4580 İbn Cureyc şöyle demiştir: Ben Abdullah ibn Ebî Muleyke’den işittim; o, İbn Abbâs’tan tahdîs ediyordu: Yine İbn Cureyc şöyle demiştir: Ben onun kardeşi Ebû Bekr ibn Ebî Muleyke’den de işittim; o da Ubeyd ibn Umeyr (el-Leysî el-Mekkî)’den tahdîs ediyordu. O şöyle demiştir: Omer ibnu’l-Hattâb (radıyallahü anh) bir gün Peygamber’in sahâbîlerine hitaben:
— Şu “Sizden herhangi biriniz arzu eder mi ki…” âyeti hangi şey hakkında indi düşünürsünüz? diye sordu.
Oradakiler:
— Allah en bilendir, dediler.
Bu cevâb üzerine Omer öfkelendi de:
— Biliyoruz, yahut bilmiyoruz deyiniz, dedi. İbn Abbâs:
— Benim gönlümde o âyetten birşey (bir ilim) var ey Mü’minlerin Emîri! dedi. Omer de ona:
— Ey kardeşim oğlu!
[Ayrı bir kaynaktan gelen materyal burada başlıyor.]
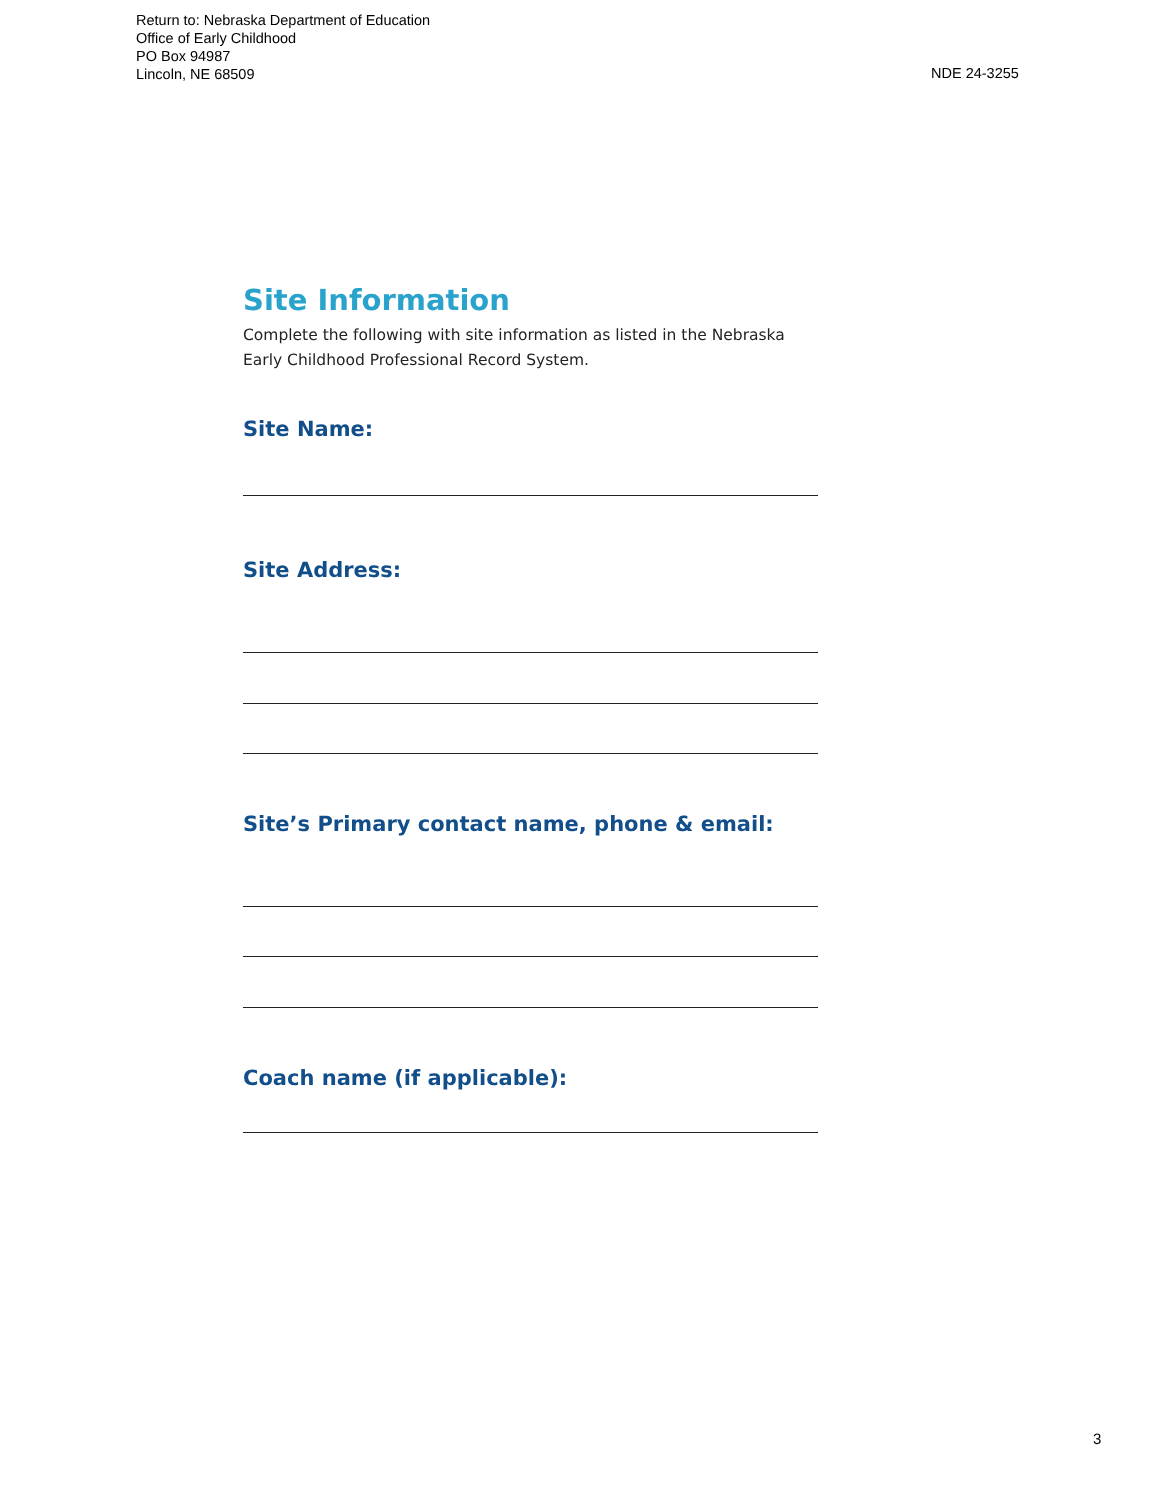Return to: Nebraska Department of Education
Office of Early Childhood
PO Box 94987
Lincoln, NE 68509
NDE 24-3255
Site Information
Complete the following with site information as listed in the Nebraska Early Childhood Professional Record System.
Site Name:
Site Address:
Site’s Primary contact name, phone & email:
Coach name (if applicable):
3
Kendini küçük görmeyerek söyle! dedi. İbn Abbâs:
— Bir amel için mesel yapılmıştır, dedi. Omer:
— Hangi amel için? dedi.
İbn Abbâs yine “Bir amel için” dedi. Omer:
— Azîz ve Celîl olan Allah’ın tâatiyle amel eden zengin bir adam için ki, sonra Allah o adama şeytânı yolladı, o da ma’siyetlerle amel etti. Nihayet Allah o adamın iyi amellerini zayi’ etti.